Question 5.2: Display the information for the color red.
json_data$colors[[3]]
## $color
## [1] "red"
##
## $category
## [1] "hue"
##
## $type
## [1] "primary"
##
## $code
## $code$rgba
## $code$rgba[[1]]
## [1] 255
##
## $code$rgba[[2]]
## [1] 0
##
## $code$rgba[[3]]
## [1] 0
##
## $code$rgba[[4]]
## [1] 1
##
##
## $code$hex
## [1] "#FF0"
RMarkdown documents can be “knit” to produce different kinds of output. The simplest kind is an HTML file, like a web page. Knitting output is a good way to see the results of your work. It also helps you check for errors. To knit, press the “Knit” button just below the name of this document.
Question 6.1: Knit your output to an HTML file. Try opening the new soc225_reading_data.html file in a web browser.
You should save your work somewhere you can easily access it again, such as your UDrive.
In the data folder, there is an Excel spreadsheet, airbnb.xlsx. It contains data for three cities (Seattle, Boston, Chicago) in separate sheets. Use the internet to find a package that will allow you to read in all of this data. If you read in each sheet separately, combine them into one data frame.

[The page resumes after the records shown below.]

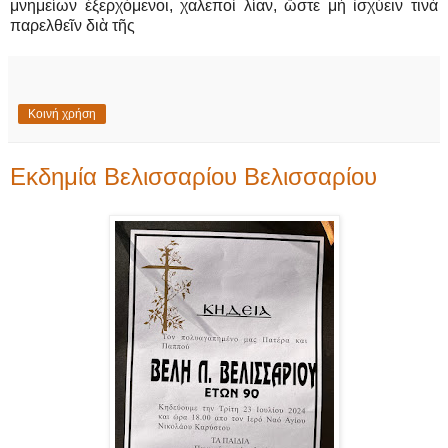
μνημείων ἐξερχόμενοι, χαλεποὶ λίαν, ὥστε μὴ ἰσχύειν τινὰ
παρελθεῖν διὰ τῆς
Κοινή χρήση
Εκδημία Βελισσαρίου Βελισσαρίου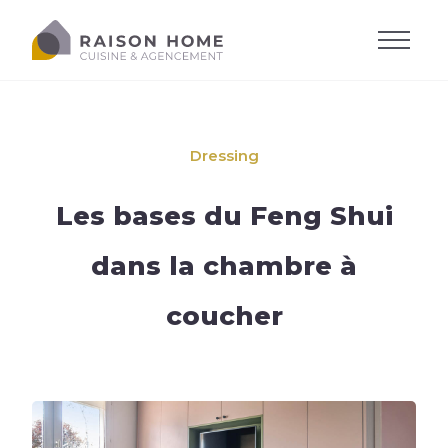
Dressing
Les bases du Feng Shui
dans la chambre à
coucher
La cuisine équipée
Dressing sur-mesure
Style de cuisine
Trouver son style
Salons sur-mesure
Agencements
Agencements
Cuisine moderne
Trouver son agencement
Agencements
Cuisine design
Accessoires
Implantations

Images are data too, and R can import them as well. If you have extra time, check out the vignette for the magick package:
https://cran.r-project.org/web/packages/magick/vignettes/intro.html
# install.packages("magick")
# library(magick)
# cat <- image_read("data/Black_white_cat_on_fence.jpg")
# cat
# image_flip(cat)
4.1 The console is the same place where we typed ‘install.packages’ before. It should have a > and a cursor waiting for your input.
4.4 You’ll need to change the value of n from 6 to 10.
5.1 Make sure you’ve installed the jsonlite package. Then your code should look like this:
library(jsonlite)
json_data <- read_json("data/colors.json")
5.2 json_data$colors[[5]] gave us the info for ‘yellow’, so let’s try changing the 5 to other numbers to see if we can find ‘red’.
6.1 To avoid common errors while knitting output, make sure that you’ve removed or commented out any line of code with View() or install.packages() in it.